With all of these contexts in place, the LLM writes pytest-style cases that include any necessary dependencies. After we manually verify the correctness of new tests, UTBoost then adds these tests to SWE-bench and reruns the evaluation.
UTBoost Identifies Instances with Insufficient Test Cases
We ran UTBoost on SWE-bench Lite and SWE-bench Verified, using the settings described in our paper. For each incorrect patch identified by UTBoost, two of us independently reviewed it and reached a consensus.
UTBoost identified and augmented unit tests for 23/300 task instances of SWE-bench Lite and 26/500 task instances of SWE-bench Verified. Across all the agent submissions on the leaderboard, these augmented test cases identified 28.4% (SWE-bench Lite) and 15.7% (SWE-bench Verified) more incorrect patches that were previously considered correct.
UTBoost Identifies Erroneous Annotation of Testing Results
In addition to identifying insufficient unit tests in SWE-bench, UTBoost also helped us find errors in the way test results were annotated by the original parser, such as missed tests or incorrect test names. These errors led to flawed patches being mistakenly considered correct.
After improving the parser, we corrected 54.7% of annotations in SWE-bench Lite submissions and 54.2% in SWE-bench Verified submissions.

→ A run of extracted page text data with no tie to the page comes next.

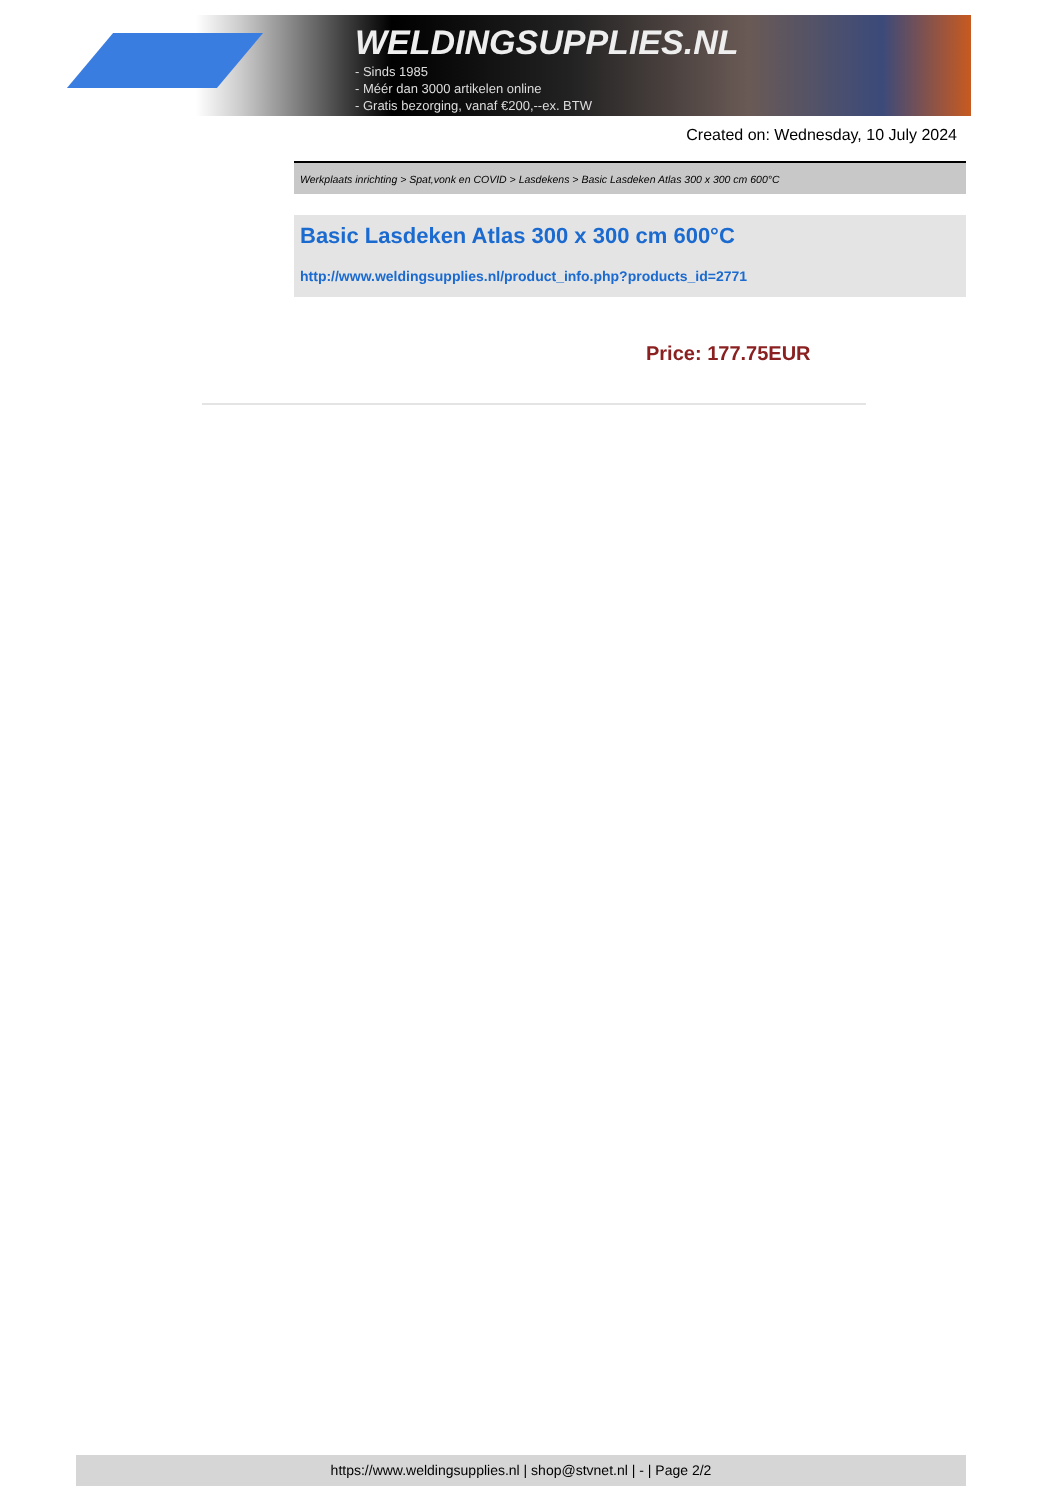WELDINGSUPPLIES.NL
- Sinds 1985
- Méér dan 3000 artikelen online
- Gratis bezorging, vanaf €200,--ex. BTW
Created on: Wednesday, 10 July 2024
Werkplaats inrichting > Spat,vonk en COVID > Lasdekens > Basic Lasdeken Atlas 300 x 300 cm 600°C
Basic Lasdeken Atlas 300 x 300 cm 600°C
http://www.weldingsupplies.nl/product_info.php?products_id=2771
Price: 177.75EUR
https://www.weldingsupplies.nl | shop@stvnet.nl | - | Page 2/2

These corrected annotations lead to 64 (SWE-bench Lite) and 79 (SWE-bench Verified) incorrect patches that were previously labeled correct.
UTBoost Changes the Leaderboard Rankings of SWE-bench
With augmented test cases and the improved parser, we then re-evaluated the agents on SWE-bench’s leaderboards. Across all agent submissions, we identified 176 incorrect patches in SWE-bench Lite and 169 in SWE-bench Verified that were incorrectly evaluated as correct. After fixing the evaluation results, we observed 40.9% and 24.4% ranking changes on the leaderboards of SWE-bench Lite and SWE-bench Verified, respectively.
Conclusion
Software testing has been a challenging problem for decades, and that hasn’t changed just because AI is writing the code. Although UTBoost still does not guarantee error-free coding benchmarks, our results show that augmenting expert-verified tests with LLM-generated tests is a promising path forward.
Given that data noise can affect leaderboard rankings by 24%, we need to rethink whether standalone score comparisons are the best way to compare agents and whether leaderboards are the best way to present the results. We call for a more thorough study in this direction, to build a community with more focus on real progress rather than on the pressure to reach the top of the leaderboard.
UTBoost has been accepted to ACL 2025. We’ve open-sourced the code on GitHub and datasets with fixed unit tests on Hugging Face (Verified, Lite). Give it a try and let us know if you have feedback!
We ran experiments based on the version of the SWE-bench leaderboard and the agents on the leaderboard on December 16, 2024.